I received a couple of me-too's on this one, but no solutions to the
problem. The product vendor has since my original posting acknowledged
that there is a problem and are working on a fix for it.

**** thanks to:

Andrew Foote
Jacques Rall
Marc S. Gibian

***** answers:

> From:
> I've been away from the office so I don't know if you've sent out a summary yet.
> Anyway, so far as I know, the only recovery path for a hung socket is a reboot.
> Let me add that hung sockets are not all that uncommon when I've run unattended
> ufsdumps over the LAN. This is why I strongly advise against use of backup
> products that use the OS' underlying tools for the actual tape handling. Some
> argue that they want to be able to restore without first installing the backup
> tool on a crashed system. My position is that you spend so much more time on the
> dump side that the slight overhead during recovery is far outweighed by the
> added reliability during dump.
> Hope this helps,
> Marc S. Gibian
Marc S. Gibian
Telos Consulting Services

> From: Jacques Rall <>
> What about using pmadm or sacadm? (sorry, don't know any switches)
> ----------

> From: ACF
> Me too !!
> I however am running proxy backups under AIX b/w RS/6000's. Like you,
> the only method I've found to "reset" the socket is by killing all
> associated processes.
> PDC do need to work on this as it's pretty dirty.
> Pls let me know how you go,
> Rgds,
> Midrange Services.

**** original question:

   SUN Sparc20 running Solaris2.5 with the 2.5 recommended patches installed.

   Problem description:

   This machine is a dedicated backup server that runs the PDC Budtool product
   This product uses remote shelled dump/restore to backup the client
   machines. There appears to be a bug that gets "activated" when one of the
   backup clients either hangs or crashes while a dump is being run. The
   backup server keeps the socket connection open to the client that was being
   backed up. This socket will stay open until I manually kill the parent
   process on my backup server that initiated the remote dump.

   I'm working with the backup product vendor on a fix for this problem, but
   was hoping in the meantime to find a way to close this socket without
   killing the parent backup process. When I kill the parent process, none of
   the backups that still remain in the "backup schedule" will get run and the
   summary of the backup schedule will not get generated. I guess my basic
   question is: shouldn't a socket get closed when the destination machine is
   no longer accessible (e.g. no longer ping-able)?

   Attached is some info that will hopefully clarify my problem description.
   All of the commands have been run from the backup server (of course, since
   the client is accessible!):

   backupsvr: lsof | grep client
   goserver 2095 root 11u inet 0xf611fec0 0t5 TCP backupsvr:1020->

   backupsvr: netstat -a | grep client
   backupsvr.1020 61315 0 8760 0 ESTABLISHED

   backupsvr: ping client 1
   no answer from

   (NOTE:# the goserver is the "parent" process which controls the backup schedule
   and initiates the remote dump command)

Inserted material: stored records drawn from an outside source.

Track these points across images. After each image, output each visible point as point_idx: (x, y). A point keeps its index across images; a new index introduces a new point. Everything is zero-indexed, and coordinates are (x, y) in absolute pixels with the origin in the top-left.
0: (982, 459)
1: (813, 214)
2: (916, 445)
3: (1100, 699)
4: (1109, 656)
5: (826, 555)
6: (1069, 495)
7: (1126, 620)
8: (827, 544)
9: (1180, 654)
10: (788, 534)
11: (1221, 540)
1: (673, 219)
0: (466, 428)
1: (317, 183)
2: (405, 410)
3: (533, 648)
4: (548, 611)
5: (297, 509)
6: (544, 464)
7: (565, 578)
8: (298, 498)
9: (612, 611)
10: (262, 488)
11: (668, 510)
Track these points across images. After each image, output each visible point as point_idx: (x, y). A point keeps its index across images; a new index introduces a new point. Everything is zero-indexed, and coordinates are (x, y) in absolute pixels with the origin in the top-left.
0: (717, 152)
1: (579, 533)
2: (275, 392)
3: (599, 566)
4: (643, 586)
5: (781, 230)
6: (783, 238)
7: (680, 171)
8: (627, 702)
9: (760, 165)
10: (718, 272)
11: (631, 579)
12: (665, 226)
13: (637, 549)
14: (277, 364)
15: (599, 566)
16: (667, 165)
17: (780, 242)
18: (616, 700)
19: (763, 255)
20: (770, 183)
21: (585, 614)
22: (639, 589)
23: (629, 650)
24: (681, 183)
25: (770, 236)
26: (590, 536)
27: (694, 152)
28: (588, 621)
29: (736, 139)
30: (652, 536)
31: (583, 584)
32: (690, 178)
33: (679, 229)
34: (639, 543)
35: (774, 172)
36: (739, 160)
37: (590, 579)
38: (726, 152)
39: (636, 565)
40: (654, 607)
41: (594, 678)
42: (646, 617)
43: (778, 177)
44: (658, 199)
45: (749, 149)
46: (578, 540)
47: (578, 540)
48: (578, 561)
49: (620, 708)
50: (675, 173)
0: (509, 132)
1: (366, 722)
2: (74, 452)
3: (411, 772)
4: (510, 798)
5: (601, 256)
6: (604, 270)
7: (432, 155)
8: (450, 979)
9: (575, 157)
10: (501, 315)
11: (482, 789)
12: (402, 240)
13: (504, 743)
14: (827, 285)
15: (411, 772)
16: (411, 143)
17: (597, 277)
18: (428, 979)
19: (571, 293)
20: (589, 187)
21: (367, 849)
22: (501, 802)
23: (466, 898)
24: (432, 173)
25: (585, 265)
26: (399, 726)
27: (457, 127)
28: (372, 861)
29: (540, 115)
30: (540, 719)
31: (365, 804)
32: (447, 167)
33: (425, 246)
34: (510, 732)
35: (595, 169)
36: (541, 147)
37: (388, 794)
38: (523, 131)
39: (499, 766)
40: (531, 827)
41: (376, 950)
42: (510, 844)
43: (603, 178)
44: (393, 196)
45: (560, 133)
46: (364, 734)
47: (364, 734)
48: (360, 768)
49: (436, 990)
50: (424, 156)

   backupsvr: /usr/ucb/ps auxw | grep "goserver -x"
   root 2095 0.0 4.3 3272 2676 ? S Jan 05 286:19
   /usr/budtool/bin/solaris_sparc/goserver -x0

   backupsvr: truss -aef -p 2095
   2095: psargs: /usr/budtool/bin/solaris_sparc/goserver -x0
   2095: getmsg(12, 0xEFFF87F8, 0xEFFF87EC, 0xEFFF8804) (sleeping...)

   Any info on how to try and close this socket without killing the "goserver"
   process would be appreciated. Thanks!

   Christopher M. Murphy
   Bristol Myers Squibb
   Scientific Information Systems
   Princeton NJ

Christopher M. Murphy
Bristol Myers Squibb
Scientific Information Systems
Princeton  NJ